ジェフドは、自慢げに言ってのけて、改めて、子供たちを見つめなおした。
「強運の星の下に、生を受けた子達だ。」
どんな人間に育つのか。
できれば、人に信頼される人間にと、願う。
まだ、赤ん坊に、将来を思い描く姿は、ただの一人の父親であった。
ジェフドが語るところによれば、戦の指揮を他の者に任せ、トルーマに潜入した。
単独行動を起こすことに、重臣たちを何日もかかって、説得したという。
驚くことに、フェイソン三世を、この世から消したのは、ジェフド自身だ。
吟遊詩人に誅殺されるなど、トルーマも思いもよらなかったに違いない。
戦が始まったというのに、連日、宴などしているから、隙もできる。
油断している城中に入り込むなど、旅の吟遊詩人を装えば難なくできようというものだ。
ただ、脱出する時は、どさくさに紛れるしかなかったが、ついでにあることないこと、噂を撒き散らした。
だが、混乱に陥った戦火のため、簡単にカルトアに戻れなくなったのは、仕方ないことだ。
クシルを通り、シュリオンを抜け、グレジェナに入って、迂回して帰国する羽目になった。
行く先々に、流言飛語を置き土産に残して。
カルトアから、目を逸らせてもらうための撹乱だったが、そのでたらめのせいで、トルーマとシュリオンは同盟を破棄し、戦になった。

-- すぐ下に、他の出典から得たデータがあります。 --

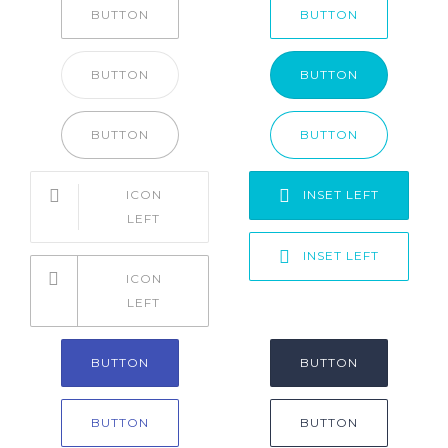
BUTTON
BUTTON
DENTHAL CLINIC
BUTTON
BUTTON
BUTTON
BUTTON
ICON
INSET LEFT
LEFT
INSET LEFT
ICON
LEFT
BUTTON
BUTTON
BUTTON
BUTTON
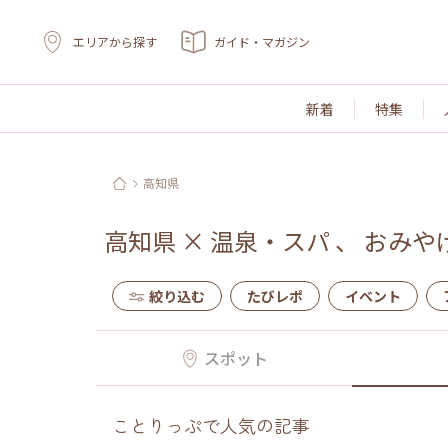
エリアから探す
ガイド・マガジン
新着
特集
高知県
高知県
×
温泉・スパ
、
おみや
絞り込む
たびレポ
イベント
スポット
ことりっぷで人気の記事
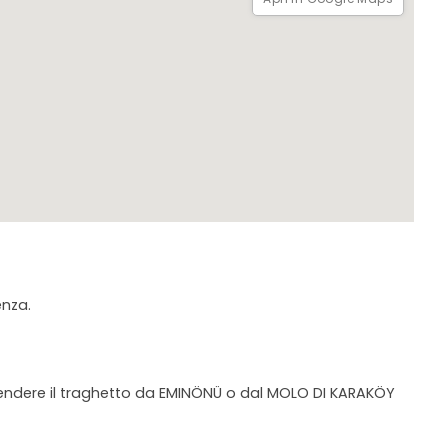
enza.
prendere il traghetto da EMINÖNÜ o dal MOLO DI KARAKÖY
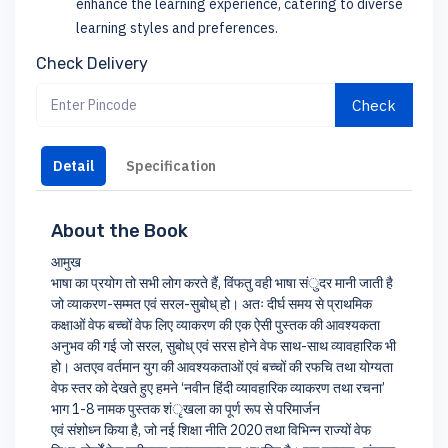
enhance the learning experience, catering to diverse
learning styles and preferences.
Check Delivery
Check
Detail
Specification
About the Book
आमुख
भाषा का प्रयोग तो सभी लोग करते हैं, विंफतु वही भाषा संुदर मानी जाती है
जो व्याकरण-सम्मत एवं सरल-सुबोध् हो। अतः दीर्घ समय से प्राथमिक
कक्षाओं वेफ बच्चों वेफ लिए व्याकरण की एक ऐसी पुस्तक की आवश्यकता
अनुभव की गई जो सरल, सुबोध् एवं सरस होने वेफ साथ-साथ व्यावहारिक भी
हो। अतएव वर्तमान युग की आवश्यकताओं एवं बच्चों की रफचि तथा योग्यता
वेफ स्तर को देखते हुए हमने ‘नवीन हिंदी व्यावहारिक व्याकरण तथा रचना’
भाग 1-8 नामक पुस्तक शंृखला का पूर्ण रूप से परिमार्जन
एवं संशोध्न किया है, जो नई शिक्षा नीति 2020 तथा विभिन्न राज्यों वेफ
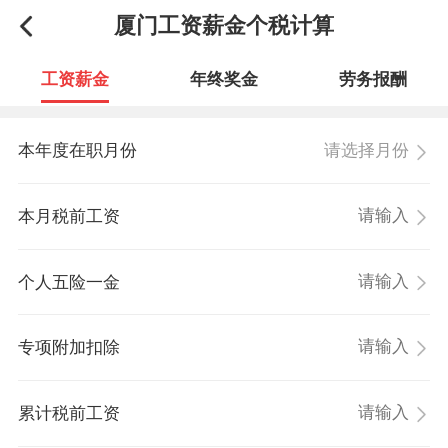
厦门工资薪金个税计算
工资薪金
年终奖金
劳务报酬
请选择月份
本年度在职月份
本月税前工资
个人五险一金
专项附加扣除
累计税前工资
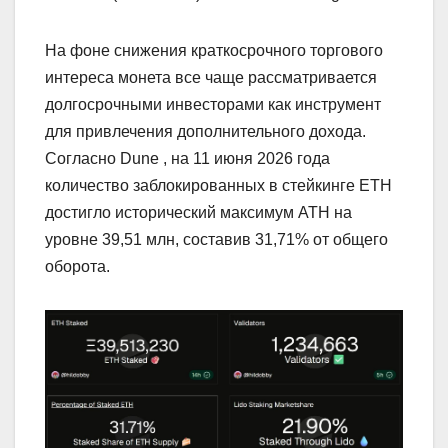
На фоне снижения краткосрочного торгового
интереса монета все чаще рассматривается
долгосрочными инвесторами как инструмент
для привлечения дополнительного дохода.
Согласно Dune , на 11 июня 2026 года
количество заблокированных в стейкинге ETH
достигло исторический максимум ATH на
уровне 39,51 млн, составив 31,71% от общего
оборота.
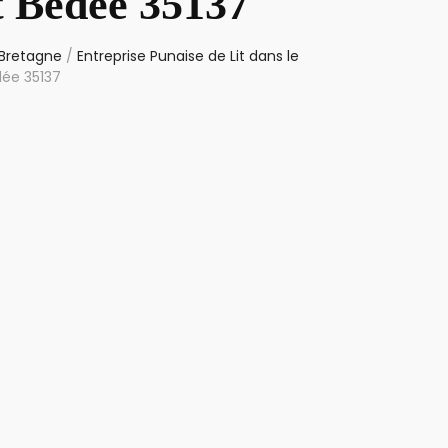
t Bédée 35137
 Bretagne
/
Entreprise Punaise de Lit dans le
dée 35137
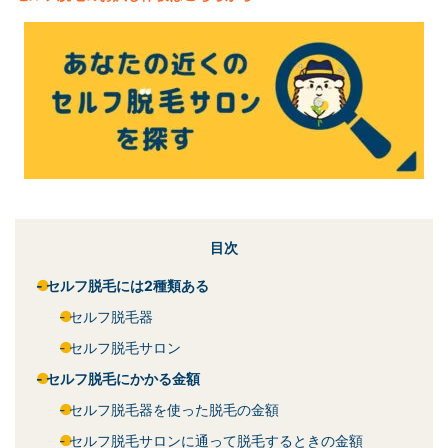
目次
セルフ脱毛には2種類ある
セルフ脱毛器
セルフ脱毛サロン
セルフ脱毛にかかる金額
セルフ脱毛器を使った脱毛の金額
セルフ脱毛サロンに通って脱毛するときの金額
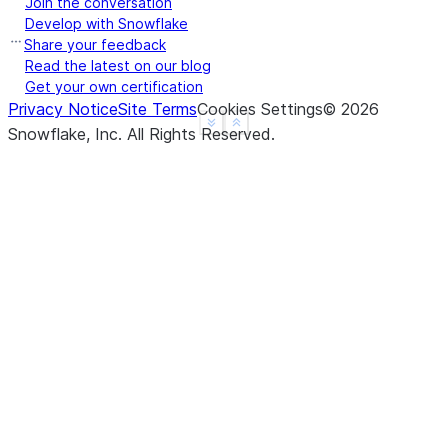
Join the conversation
a    False
Develop with Snowflake
b     True
Share your feedback
c     True
Read the latest on our blog
Get your own certification
d     None
Privacy Notice
Site Terms
Cookies Settings
©
2026
f     None
See more
Show less
Snowflake, Inc.
All Rights Reserved
.
dtype: object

多分、フェイソン三世の暗殺もシュリオンの企みとされ、ジェフドが仕組んだと気付かれる事はないだろう。
カルトア歴代の王の中でも、波乱に満ちた生涯を送った伝えられるジェフド六世には、その後、色々な逸話が残された。
各地を旅し、戦乱の世を生き、様々な経験を持つ彼の一生の教訓にしたこと。
それは『何があっても、どんなことをしても生き残る』ということだ。
だからこそ、諸国に領土を踏みにじられもせず、小国ながらも生きながらえることができたのだと。
また、一人ではなく、自分を信じてくれた人間がいたからこそ、と、改めて思い返したという。
・・・風に光る銀の髪 海に映える青の瞳
左手に竪琴 右手に剣を携えて
颯爽と日々を駆け抜ける・・・
カルトアの詩に織り込まれた、この一節は、ジェフド六世を謳ったものとして、世に伝えられる。